Compensated Integrated Gradients to Reliably Interpret EEG Classification
This work addresses the challenge of reliable interpretation for EEG classification models, offering an incremental improvement over existing attribution methods.
The paper tackles the problem of unreliable feature attribution in classification models due to baseline selection in integrated gradients by proposing a compensated integrated gradients method that eliminates the need for a baseline. The result shows that the proposed method provides more reliable attributions than original integrated gradients and has much lower computational complexity than Shapley sampling, as demonstrated on three EEG datasets.

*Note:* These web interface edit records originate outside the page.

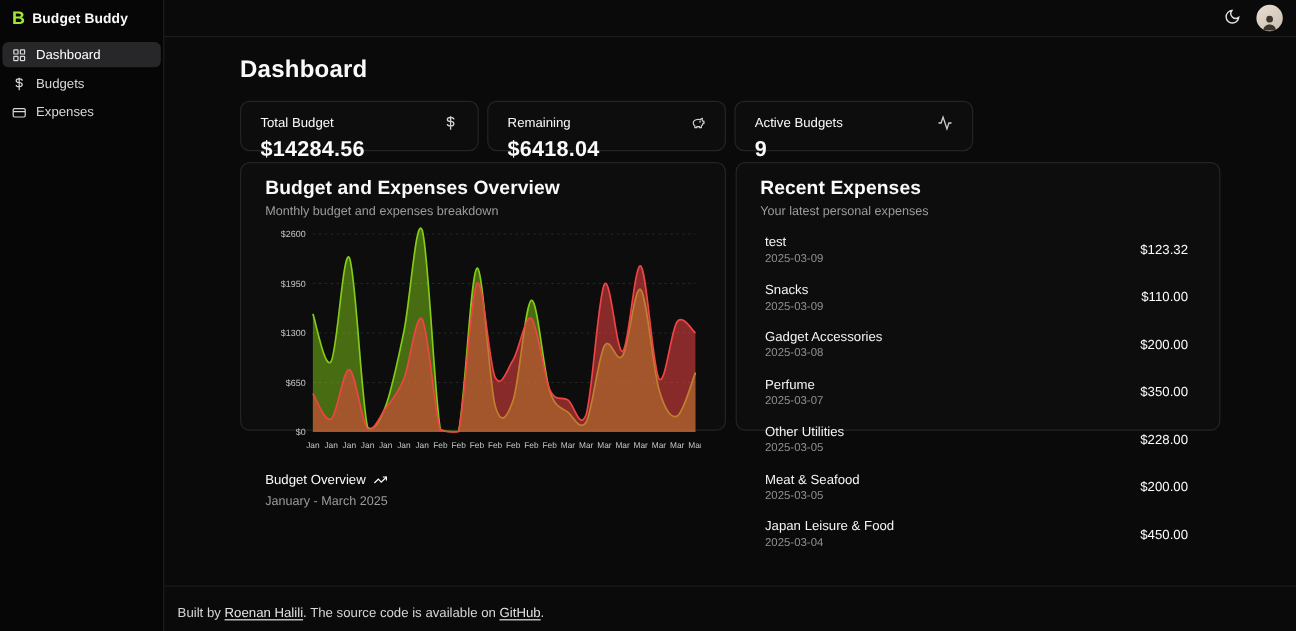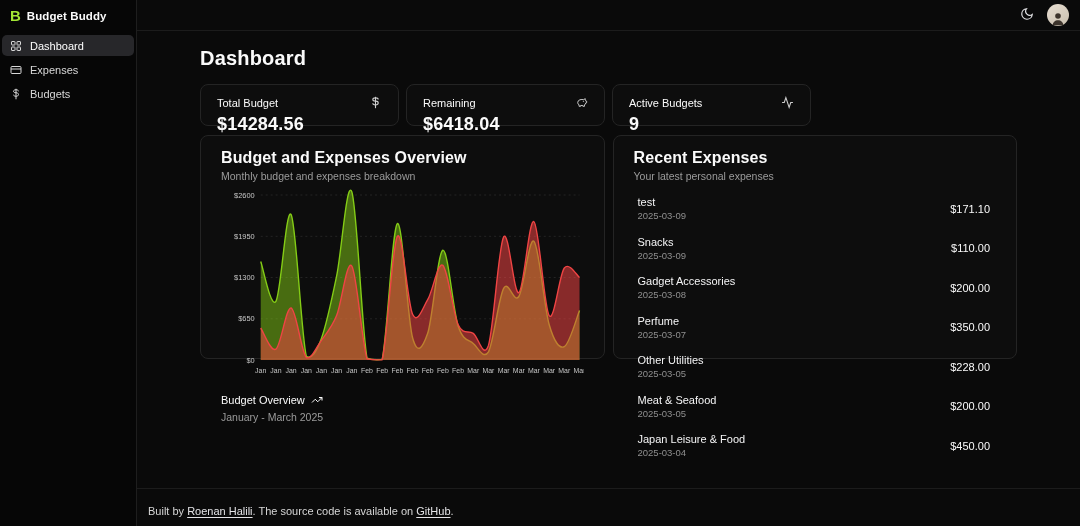--- a/index.html
+++ b/index.html
@@ -81,34 +81,34 @@
               <rect x="14" y="3" width="7" height="7" rx="1"></rect>
               <rect x="3" y="14" width="7" height="7" rx="1"></rect>
               <rect x="14" y="14" width="7" height="7" rx="1"></rect>
             </svg>
         </span>
         <span>Dashboard</span>
       </div>
       <div class="nav-item">
         <span class="nicon">
           <svg viewBox="0 0 24 24" fill="none" stroke="currentColor" stroke-width="2">
-              <rect x="2" y="5" width="20" height="14" rx="2"></rect>
-              <line x1="2" y1="10" x2="22" y2="10"></line>
+              <line x1="12" y1="1.5" x2="12" y2="22.5"></line>
+              <path d="M17 6.5c0-1.9-2.2-3-5-3s-5 1.1-5 3 2 3 5 3 5 1.1 5 3.5-2.2 3.5-5 3.5-5-1.1-5-3"></path>
             </svg>
         </span>
-        <span>Expenses</span>
+        <span>Budgets</span>
       </div>
       <div class="nav-item">
         <span class="nicon">
           <svg viewBox="0 0 24 24" fill="none" stroke="currentColor" stroke-width="2">
-              <line x1="12" y1="1.5" x2="12" y2="22.5"></line>
-              <path d="M17 6.5c0-1.9-2.2-3-5-3s-5 1.1-5 3 2 3 5 3 5 1.1 5 3.5-2.2 3.5-5 3.5-5-1.1-5-3"></path>
+              <rect x="2" y="5" width="20" height="14" rx="2"></rect>
+              <line x1="2" y1="10" x2="22" y2="10"></line>
             </svg>
         </span>
-        <span>Budgets</span>
+        <span>Expenses</span>
       </div>
     </nav>
   </aside>
 
   <div class="main">
 
     <header class="topbar">
       <button class="theme-btn">
         <span>
           <svg viewBox="0 0 24 24" fill="none" stroke="currentColor" stroke-width="2">
@@ -226,21 +226,21 @@
 
         <div class="card panel">
           <h2>Recent Expenses</h2>
           <div class="panel-sub">Your latest personal expenses</div>
           <div class="expense-list">
             <div class="expense-row">
               <div class="er-left">
                 <div class="er-name">test</div>
                 <div class="er-date">2025-03-09</div>
               </div>
-              <div class="er-amount">$171.10</div>
+              <div class="er-amount">$123.32</div>
             </div>
 
             <div class="expense-row">
               <div class="er-left">
                 <div class="er-name">Snacks</div>
                 <div class="er-date">2025-03-09</div>
               </div>
               <div class="er-amount">$110.00</div>
             </div>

Integrated gradients are widely employed to evaluate the contribution of input features in classification models because it satisfies the axioms for attribution of prediction. This method, however, requires an appropriate baseline for reliable determination of the contributions. We propose a compensated integrated gradients method that does not require a baseline. In fact, the method compensates the attributions calculated by integrated gradients at an arbitrary baseline using Shapley sampling. We prove that the method retrieves reliable attributions if the processes of input features in a classifier are mutually independent, and they are identical like shared weights in convolutional neural networks. Using three electroencephalogram datasets, we experimentally demonstrate that the attributions of the proposed method are more reliable than those of the original integrated gradients, and its computational complexity is much lower than that of Shapley sampling.